Paku is pretty much alone in the world. Hi is widowed. He has grown children, but they don't have anything to do with him. I don't know why not, but I realize that there is probably a lot of history that I have no clue to. All I know is that he's a nice old man who lives alone, tends his own garden, cooks his own food, and looks out for himself. He says his house is old and broken, but that he's too old to build a new one.

He has chronic obstructive pulmonary disease, probably caused by years of breathing smoke from the fire in his cook house. He came to the hospital in a severe flare-up of his COPD, very short of breath, wheezing and weak. He responded well to treatment, but I've been reluctant to discharge him until I know that he's very stable. I don't know how hard it might be for him to get back if he should need it. So I kept him longer than I would usually keep a similar patient who had lots of help and support. I even orded a daily "dose" of Nutrition Soup, a concoction that the hospital cook serves to patients that the doctors have identified as nutritionally compromised, in addition to the routine daily helping of sweet potato that all patients get.

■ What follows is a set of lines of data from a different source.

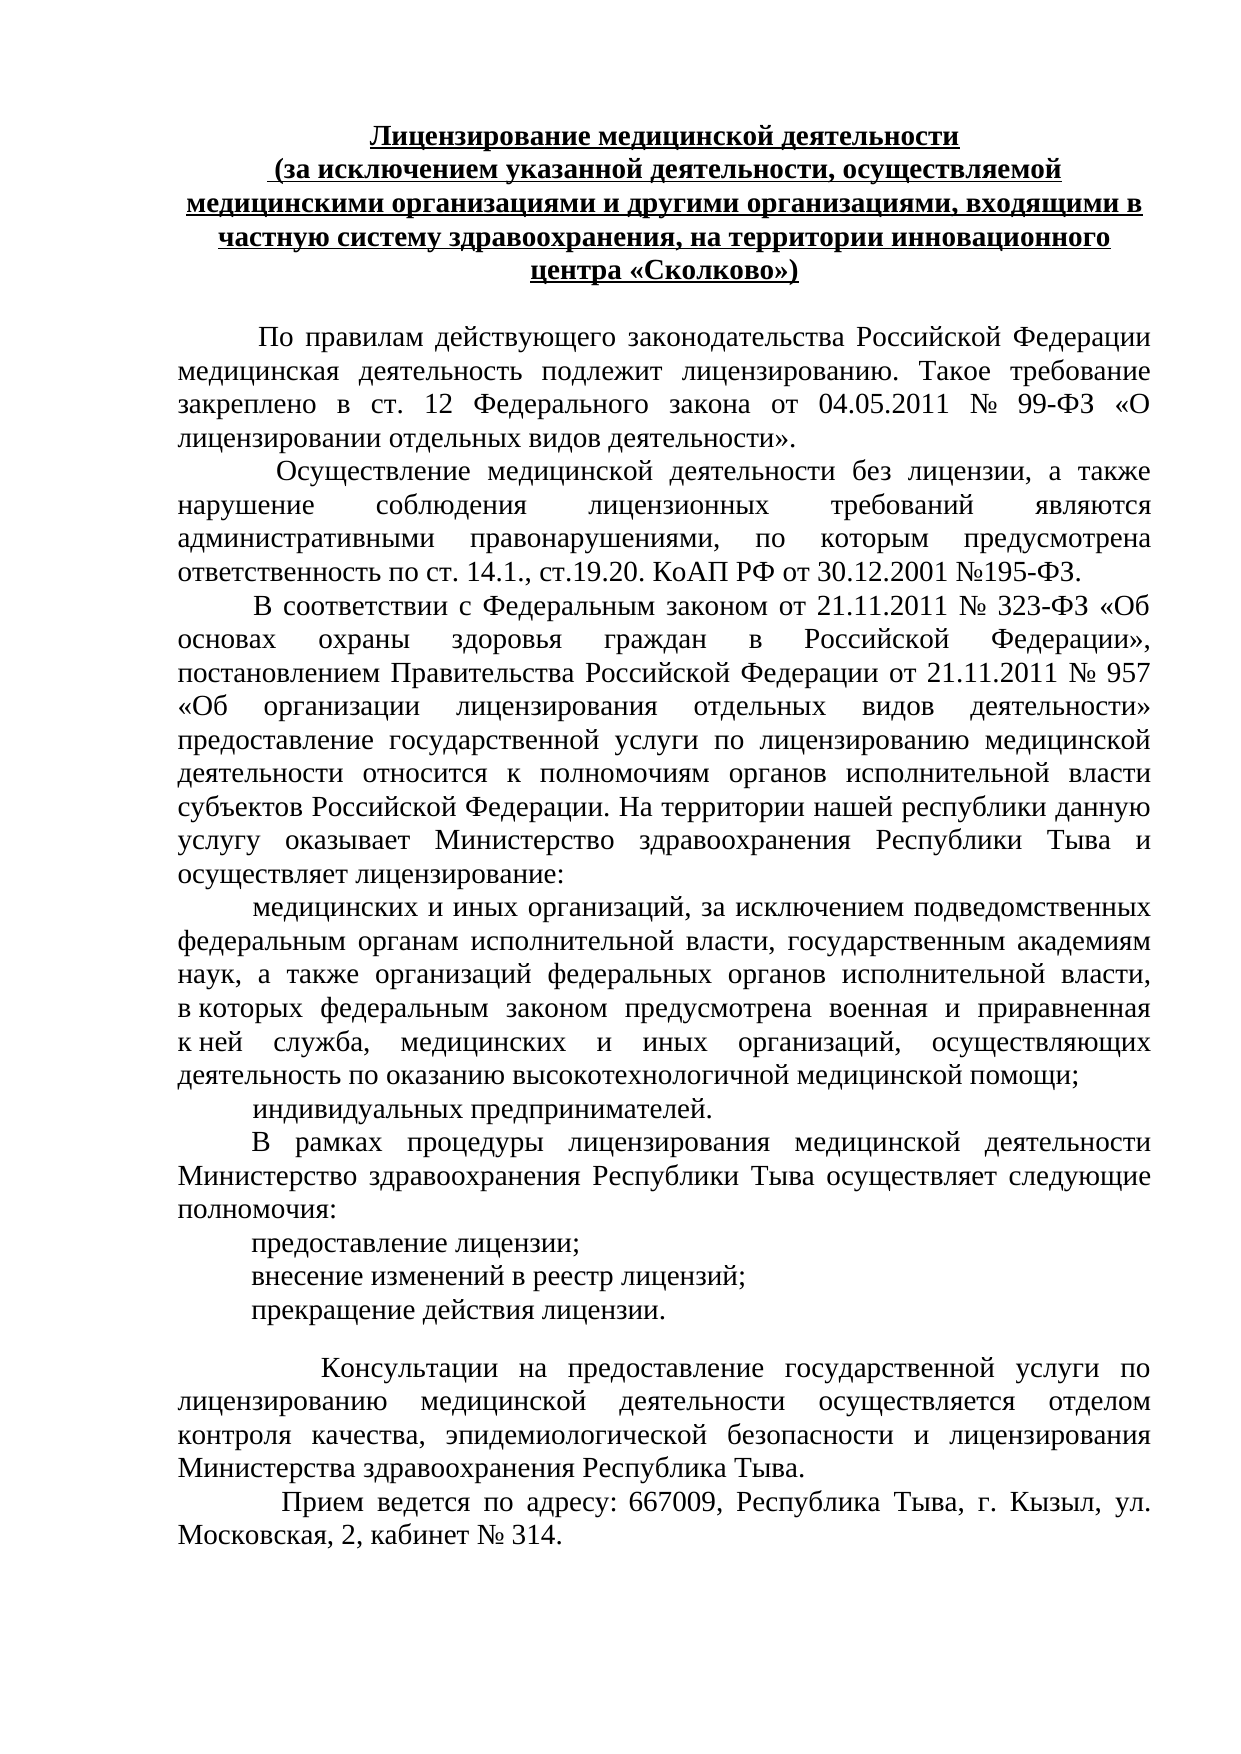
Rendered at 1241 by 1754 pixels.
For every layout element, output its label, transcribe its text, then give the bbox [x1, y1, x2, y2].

text В рамках процедуры лицензирования медицинской деятельности Министерство здравоохранения Республики Тыва осуществляет следующие полномочия: [177, 1124, 1152, 1225]
text медицинских и иных организаций, за исключением подведомственных федеральным органам исполнительной власти, государственным академиям наук, а также организаций федеральных органов исполнительной власти, в которых федеральным законом предусмотрена военная и приравненная к ней служба, медицинских и иных организаций, осуществляющих деятельность по оказанию высокотехнологичной медицинской помощи; [177, 889, 1152, 1091]
text По правилам действующего законодательства Российской Федерации медицинская деятельность подлежит лицензированию. Такое требование закреплено в ст. 12 Федерального закона от 04.05.2011 № 99-ФЗ «О лицензировании отдельных видов деятельности». [177, 319, 1152, 453]
text внесение изменений в реестр лицензий; [177, 1258, 1152, 1292]
text Прием ведется по адресу: 667009, Республика Тыва, г. Кызыл, ул. Московская, 2, кабинет № 314. [177, 1484, 1152, 1551]
text Осуществление медицинской деятельности без лицензии, а также нарушение соблюдения лицензионных требований являются административными правонарушениями, по которым предусмотрена ответственность по ст. 14.1., ст.19.20. КоАП РФ от 30.12.2001 №195-ФЗ. [177, 453, 1152, 588]
text предоставление лицензии; [177, 1225, 1152, 1258]
text индивидуальных предпринимателей. [177, 1091, 1152, 1124]
text прекращение действия лицензии. [177, 1292, 1152, 1326]
text Лицензирование медицинской деятельности [177, 118, 1152, 152]
text Консультации на предоставление государственной услуги по лицензированию медицинской деятельности осуществляется отделом контроля качества, эпидемиологической безопасности и лицензирования Министерства здравоохранения Республика Тыва. [177, 1350, 1152, 1484]
text В соответствии с Федеральным законом от 21.11.2011 № 323-ФЗ «Об основах охраны здоровья граждан в Российской Федерации», постановлением Правительства Российской Федерации от 21.11.2011 № 957 «Об организации лицензирования отдельных видов деятельности» предоставление государственной услуги по лицензированию медицинской деятельности относится к полномочиям органов исполнительной власти субъектов Российской Федерации. На территории нашей республики данную услугу оказывает Министерство здравоохранения Республики Тыва и осуществляет лицензирование: [177, 588, 1152, 889]
text (за исключением указанной деятельности, осуществляемой медицинскими организациями и другими организациями, входящими в частную систему здравоохранения, на территории инновационного центра «Сколково») [177, 152, 1152, 286]
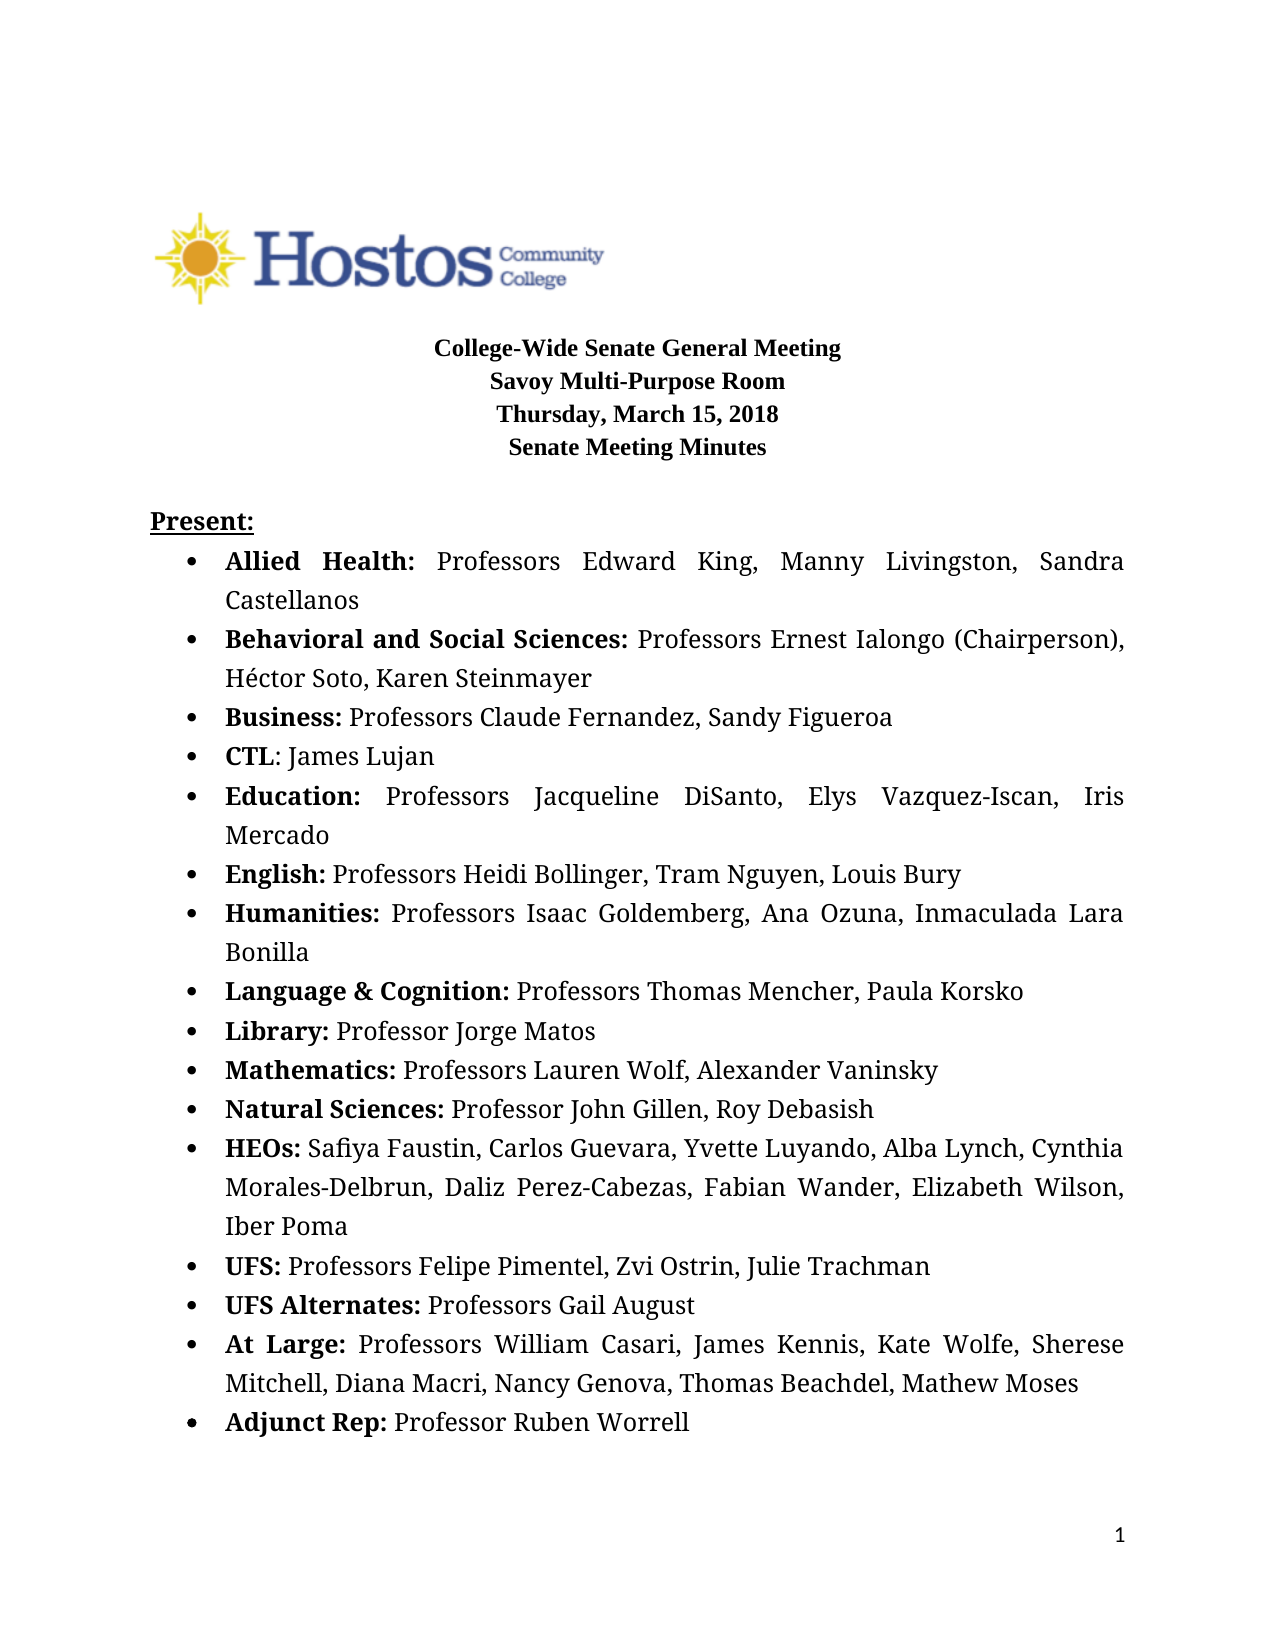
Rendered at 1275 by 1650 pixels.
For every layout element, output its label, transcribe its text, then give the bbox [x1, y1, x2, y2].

list Mathematics: Professors Lauren Wolf, Alexander Vaninsky [187, 1052, 1125, 1086]
list Natural Sciences: Professor John Gillen, Roy Debasish [187, 1091, 1125, 1126]
list Education: Professors Jacqueline DiSanto, Elys Vazquez-Iscan, Iris Mercado [187, 778, 1125, 851]
list HEOs: Safiya Faustin, Carlos Guevara, Yvette Luyando, Alba Lynch, Cynthia Morales-Delbrun, Daliz Perez-Cabezas, Fabian Wander, Elizabeth Wilson, Iber Poma [187, 1131, 1125, 1243]
list At Large: Professors William Casari, James Kennis, Kate Wolfe, Sherese Mitchell, Diana Macri, Nancy Genova, Thomas Beachdel, Mathew Moses [187, 1326, 1125, 1400]
list Adjunct Rep: Professor Ruben Worrell [187, 1405, 1125, 1439]
list Allied Health: Professors Edward King, Manny Livingston, Sandra Castellanos [187, 543, 1125, 616]
list English: Professors Heidi Bollinger, Tram Nguyen, Louis Bury [187, 856, 1125, 891]
list Behavioral and Social Sciences: Professors Ernest Ialongo (Chairperson), Héctor Soto, Karen Steinmayer [187, 621, 1125, 695]
text Senate Meeting Minutes [150, 432, 1125, 461]
list Language & Cognition: Professors Thomas Mencher, Paula Korsko [187, 974, 1125, 1008]
list UFS Alternates: Professors Gail August [187, 1287, 1125, 1321]
text Present: [150, 504, 1125, 538]
list UFS: Professors Felipe Pimentel, Zvi Ostrin, Julie Trachman [187, 1248, 1125, 1282]
list Library: Professor Jorge Matos [187, 1013, 1125, 1047]
text Thursday, March 15, 2018 [150, 399, 1125, 427]
list Humanities: Professors Isaac Goldemberg, Ana Ozuna, Inmaculada Lara Bonilla [187, 896, 1125, 969]
list Business: Professors Claude Fernandez, Sandy Figueroa [187, 700, 1125, 734]
text College-Wide Senate General Meeting [150, 333, 1125, 361]
text Savoy Multi-Purpose Room [150, 366, 1125, 394]
list CTL: James Lujan [187, 739, 1125, 773]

It's been difficult trying to teach him to use an inhaler, but that is one of the prerequisites I set for his discharge. Today he was doing quite well, using only the inhalers for a few days, and wanted to go home. So I discharged him, asking him to come back and see us in 2 weeks. He wrapped his few personal items up in his bed sheet, and headed home.

The hospital chaplain is from Paku's home village. I'll ask him to check on him in a week or so. In the meantime, you can pray for this lonely old man. I believe that his stay at Nazarene Hospital was a time of encouragement and uplift emotionally and spiritually in his life, as well as a time of improvement in his health.